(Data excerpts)
----------------

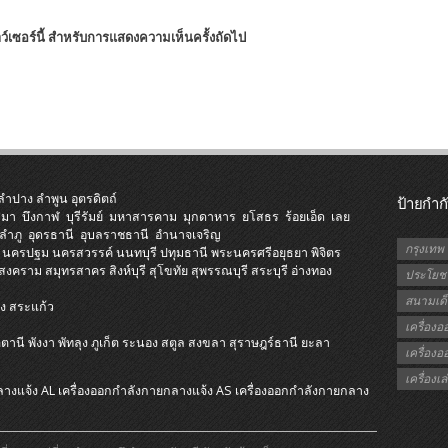
าว์เซอร์นี้ สำหรับการแสดงความเห็นครั้งถัดไป
ลำปาง
ลำพูน
อุตรดิตถ์
ป้ายกำก
ีมา
บึงกาฬ
บุรีรัมย์
มหาสารคาม
มุกดาหาร
ยโสธร
ร้อยเอ็ด
เลย
ลำภู
อุดรธานี
อุบลราชธานี
อำนาจเจริญ
กรุงเทพ
นครปฐม
นครสวรรค์
นนทบุรี
ปทุมธานี
พระนครศรีอยุธยา
พิจิตร
รสงคราม
สมุทรสาคร
สิงห์บุรี
สุโขทัย
สุพรรณบุรี
สระบุรี
อ่างทอง
ประโยชน
สนามเด็
ง
สระแก้ว
ี
เครื่อง
ตตานี
พังงา
พัทลุง
ภูเก็ต
ระนอง
สตูล
สงขลา
สุราษฎร์ธานี
ยะลา
เครื่อง
เครื่อง
ลางแจ้ง AL
เครื่องออกกําลังกายกลางแจ้ง AS
เครื่องออกกําลังกายกลาง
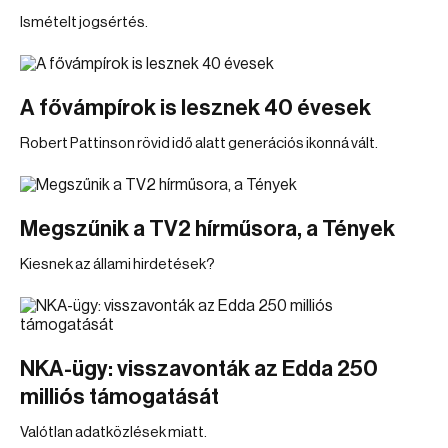
Ismételt jogsértés.
A fővámpírok is lesznek 40 évesek
Robert Pattinson rövid idő alatt generációs ikonná vált.
Megszűnik a TV2 hírműsora, a Tények
Kiesnek az állami hirdetések?
NKA-ügy: visszavonták az Edda 250
milliós támogatását
Valótlan adatközlések miatt.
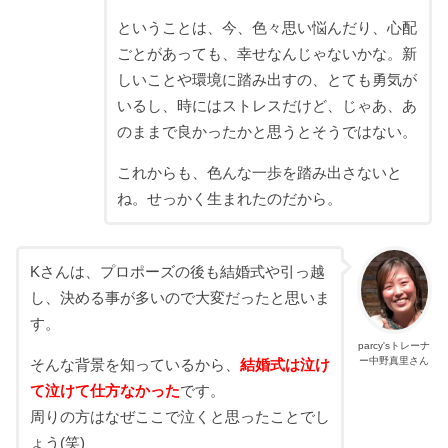
ということは、今、色々思い悩んだり、心配
ごとがあっても、幸せなんじゃないかな。新
しいことや環境に踏み出すの、とても勇気が
いるし、時にはストレスだけど、じゃあ、あ
のままで良かったかと思うとそうではない。
これからも、色んな一歩を踏み出さないと
ね。せっかく生まれたのだから。
Kさんは、プロポーズの後も結婚式や引っ越
し、決める事が多いので大変だったと思いま
す。
parcy'sトレーナ
ー中野真里さん
そんな背景を知っているから、
結婚式は泣け
て泣けて仕方なかった
です。
周りの方はなぜここで泣くと思ったことでし
ょう(笑)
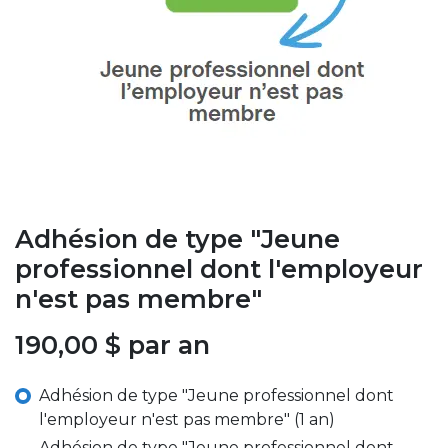
Adhésion de type "Jeune
professionnel dont l'employeur
n'est pas membre"
190,00
$
par an
Adhésion de type "Jeune professionnel dont
l'employeur n'est pas membre" (1 an)
Adhésion de type "Jeune professionnel dont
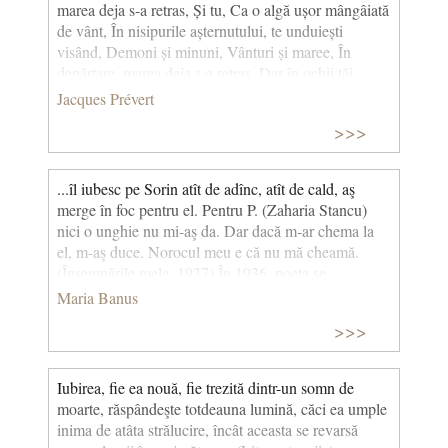
marea deja s-a retras, Și tu, Ca o algă ușor mângâiată
de vânt, În nisipurile așternutului, te unduiești
visând, Demoni și minuni, Vânturi și maree, În
depărtare, marea deja s-a retras, Dar în ochii tăi
întredeschiși, Două valuri mici au rămas, Demoni și
Jacques Prévert
minuni, Vânturi și maree, Două valuri mici pentru a
>>>
mă îneca. (Nisipuri mișcătoare) © CCC Démons et
Merveilles Démons et merveilles, vents et marées, au
loin déjà la mer s'est retirée, et toi comme une algue,
...îl iubesc pe Sorin atît de adînc, atît de cald, aş
doucement caressée par le vent, dans les sables du lit,
merge în foc pentru el. Pentru P. (Zaharia Stancu)
tu remues en rêvant. Démons et merveilles, vents et
nici o unghie nu mi-aş da. Dar dacă m-ar chema la
marées, au loin déjà la mer s'est retirée, mais dans tes
el, m-aş duce. Norocul meu e că nu mă cheamă.
yeux entr'ouverts, deux petites vagues sont restées.
(Însemnările mele, 1937) În 1936, poeta se
Démons et merveilles, vents et marées, deux petites
căsătoreşte cu inginerul Sorin Ebner. Are ocazia de a
Maria Banus
vagues pour me noyer.
ieşi în anii următori din mediul mic-burghez
>>>
bucureştean, pe şantierele pe care le conduce soţul
ei, la Braşov, Zărneşti, Mărgineanca, Petroşani etc.,
să facă cunoştinţă cu alte medii sociale.
Iubirea, fie ea nouă, fie trezită dintr­-un somn de
moarte, răspândeşte totdeauna lumină, căci ea umple
inima de atâta strălucire, încât aceasta se revarsă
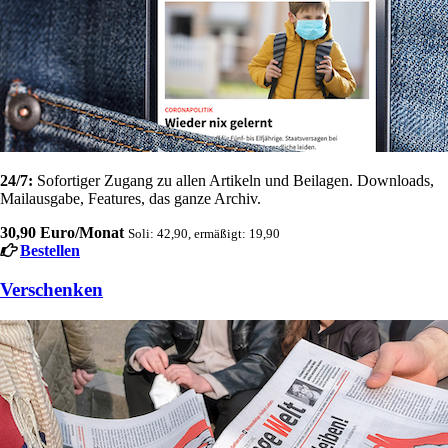
24/7:
Sofortiger Zugang zu allen Artikeln und Beilagen. Downloads,
Mailausgabe, Features, das ganze Archiv.
30,90 Euro/Monat
Soli: 42,90, ermäßigt: 19,90
Bestellen
Verschenken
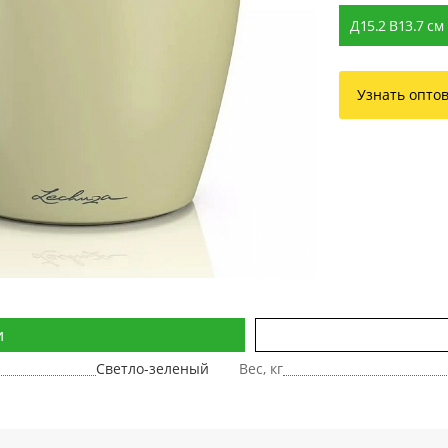
Д15.2 В13.7 см
Узнать опто
и
Светло-зеленый
Вес, кг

----------------

→ **About this task**
The reply has to reproduce every line above verbatim and contain no pictures.

→ **Your response**
าว์เซอร์นี้ สำหรับการแสดงความเห็นครั้งถัดไป
ลำปาง
ลำพูน
อุตรดิตถ์
ป้ายกำก
ีมา
บึงกาฬ
บุรีรัมย์
มหาสารคาม
มุกดาหาร
ยโสธร
ร้อยเอ็ด
เลย
ลำภู
อุดรธานี
อุบลราชธานี
อำนาจเจริญ
กรุงเทพ
นครปฐม
นครสวรรค์
นนทบุรี
ปทุมธานี
พระนครศรีอยุธยา
พิจิตร
รสงคราม
สมุทรสาคร
สิงห์บุรี
สุโขทัย
สุพรรณบุรี
สระบุรี
อ่างทอง
ประโยชน
สนามเด็
ง
สระแก้ว
ี
เครื่อง
ตตานี
พังงา
พัทลุง
ภูเก็ต
ระนอง
สตูล
สงขลา
สุราษฎร์ธานี
ยะลา
เครื่อง
เครื่อง
ลางแจ้ง AL
เครื่องออกกําลังกายกลางแจ้ง AS
เครื่องออกกําลังกายกลาง
Ismételt jogsértés.
A fővámpírok is lesznek 40 évesek
Robert Pattinson rövid idő alatt generációs ikonná vált.
Megszűnik a TV2 hírműsora, a Tények
Kiesnek az állami hirdetések?
NKA-ügy: visszavonták az Edda 250
milliós támogatását
Valótlan adatközlések miatt.
ということは、今、色々思い悩んだり、心配
ごとがあっても、幸せなんじゃないかな。新
しいことや環境に踏み出すの、とても勇気が
いるし、時にはストレスだけど、じゃあ、あ
のままで良かったかと思うとそうではない。
これからも、色んな一歩を踏み出さないと
ね。せっかく生まれたのだから。
Kさんは、プロポーズの後も結婚式や引っ越
し、決める事が多いので大変だったと思いま
す。
parcy'sトレーナ
ー中野真里さん
そんな背景を知っているから、
結婚式は泣け
て泣けて仕方なかった
です。
周りの方はなぜここで泣くと思ったことでし
ょう(笑)
Adhésion de type "Jeune
professionnel dont l'employeur
n'est pas membre"
190,00
$
par an
Adhésion de type "Jeune professionnel dont
l'employeur n'est pas membre" (1 an)
Adhésion de type "Jeune professionnel dont
marea deja s-a retras, Și tu, Ca o algă ușor mângâiată
de vânt, În nisipurile așternutului, te unduiești
visând, Demoni și minuni, Vânturi și maree, În
depărtare, marea deja s-a retras, Dar în ochii tăi
întredeschiși, Două valuri mici au rămas, Demoni și
Jacques Prévert
minuni, Vânturi și maree, Două valuri mici pentru a
>>>
mă îneca. (Nisipuri mișcătoare) © CCC Démons et
Merveilles Démons et merveilles, vents et marées, au
loin déjà la mer s'est retirée, et toi comme une algue,
...îl iubesc pe Sorin atît de adînc, atît de cald, aş
doucement caressée par le vent, dans les sables du lit,
merge în foc pentru el. Pentru P. (Zaharia Stancu)
tu remues en rêvant. Démons et merveilles, vents et
nici o unghie nu mi-aş da. Dar dacă m-ar chema la
marées, au loin déjà la mer s'est retirée, mais dans tes
el, m-aş duce. Norocul meu e că nu mă cheamă.
yeux entr'ouverts, deux petites vagues sont restées.
(Însemnările mele, 1937) În 1936, poeta se
Démons et merveilles, vents et marées, deux petites
căsătoreşte cu inginerul Sorin Ebner. Are ocazia de a
Maria Banus
vagues pour me noyer.
ieşi în anii următori din mediul mic-burghez
>>>
bucureştean, pe şantierele pe care le conduce soţul
ei, la Braşov, Zărneşti, Mărgineanca, Petroşani etc.,
să facă cunoştinţă cu alte medii sociale.
Iubirea, fie ea nouă, fie trezită dintr­-un somn de
moarte, răspândeşte totdeauna lumină, căci ea umple
inima de atâta strălucire, încât aceasta se revarsă
24/7:
Sofortiger Zugang zu allen Artikeln und Beilagen. Downloads,
Mailausgabe, Features, das ganze Archiv.
30,90 Euro/Monat
Soli: 42,90, ermäßigt: 19,90
Bestellen
Verschenken
Д15.2 В13.7 см
Узнать опто
и
Светло-зеленый
Вес, кг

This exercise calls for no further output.